Connector governance. As noted above, the format gives you a seam, not a guarantee. The hard part — credential scoping, audit logging, PII redaction, jurisdiction routing — happens in the MCP servers themselves and the policy layer the firm wires around them. The template format doesn’t make any of this easier; it just makes it possible to add it without re-architecting the agent.
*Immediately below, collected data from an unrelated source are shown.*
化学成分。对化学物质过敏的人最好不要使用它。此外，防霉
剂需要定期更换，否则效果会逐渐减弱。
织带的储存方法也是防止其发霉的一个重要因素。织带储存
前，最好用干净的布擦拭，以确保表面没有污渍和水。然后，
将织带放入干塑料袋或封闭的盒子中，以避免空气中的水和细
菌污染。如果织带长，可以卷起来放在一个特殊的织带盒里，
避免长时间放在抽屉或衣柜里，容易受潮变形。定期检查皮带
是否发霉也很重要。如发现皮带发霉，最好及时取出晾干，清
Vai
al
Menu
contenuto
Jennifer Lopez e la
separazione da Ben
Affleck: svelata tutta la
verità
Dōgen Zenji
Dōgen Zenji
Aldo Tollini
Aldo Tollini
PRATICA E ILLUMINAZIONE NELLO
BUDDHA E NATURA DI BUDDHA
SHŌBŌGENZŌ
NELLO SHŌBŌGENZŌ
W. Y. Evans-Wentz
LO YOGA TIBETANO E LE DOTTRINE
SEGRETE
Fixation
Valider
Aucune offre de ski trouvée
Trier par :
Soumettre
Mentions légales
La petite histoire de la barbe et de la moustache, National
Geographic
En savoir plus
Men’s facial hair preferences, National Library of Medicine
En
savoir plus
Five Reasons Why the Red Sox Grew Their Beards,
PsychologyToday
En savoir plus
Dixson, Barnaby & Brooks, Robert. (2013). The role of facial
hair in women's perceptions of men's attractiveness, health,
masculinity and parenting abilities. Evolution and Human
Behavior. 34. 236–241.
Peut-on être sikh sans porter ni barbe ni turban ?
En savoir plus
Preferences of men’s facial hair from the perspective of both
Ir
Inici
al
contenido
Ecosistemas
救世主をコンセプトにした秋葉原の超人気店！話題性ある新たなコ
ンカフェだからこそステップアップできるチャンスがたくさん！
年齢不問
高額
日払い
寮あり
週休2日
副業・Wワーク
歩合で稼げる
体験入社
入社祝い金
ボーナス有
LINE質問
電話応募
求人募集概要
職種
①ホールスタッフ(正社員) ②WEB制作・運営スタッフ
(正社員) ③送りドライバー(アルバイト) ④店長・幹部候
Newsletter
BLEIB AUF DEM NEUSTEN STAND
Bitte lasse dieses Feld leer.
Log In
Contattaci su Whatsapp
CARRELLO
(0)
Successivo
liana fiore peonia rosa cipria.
Debug-across-seam. When the answer is wrong, which layer broke? The orchestrator picked the wrong skill? The skill content was stale? The subagent ignored part of its prompt? The connector returned partial data? Each layer needs its own observability story, and the cross-layer trace is where most teams will spend their evals budget. There is no shortcut here.

What to watch next

A few things on the near horizon worth tracking:

  • Does OpenAI converge? OpenAI’s recent harness work has emphasized state snapshots and multi-sandbox parallelism over composable templates. Whether GPT-5’s agent platform adopts a similar skills/connectors/subagents decomposition or doubles down on its own primitives will tell us a lot about whether this layering is a stable abstraction or a transient one.
  • The depth-1 subagent constraint. Anthropic explicitly limits subagents to depth-1. If long-horizon workflows demand depth-2 or arbitrary trees, expect the format to bend — or expect orchestrators to grow planner-style internal state to compensate.
  • Skills as a marketplace. Anthropic shipped these as a public cookbook. The question is whether third parties — compliance vendors, accounting standards bodies, jurisdiction-specific data providers — start publishing skills against this format. If they do, the format becomes a de facto standard. If they don’t, it stays Anthropic-shaped.
  • Eval tooling for templates. Per-layer evals are the unlock. Whoever ships the per-layer test harness — fixture-based connector mocks, skill-invocation tracing, subagent output contracts — owns the production story for this pattern.

The financial services templates are the launching surface. The architecture underneath is the part that will outlast them.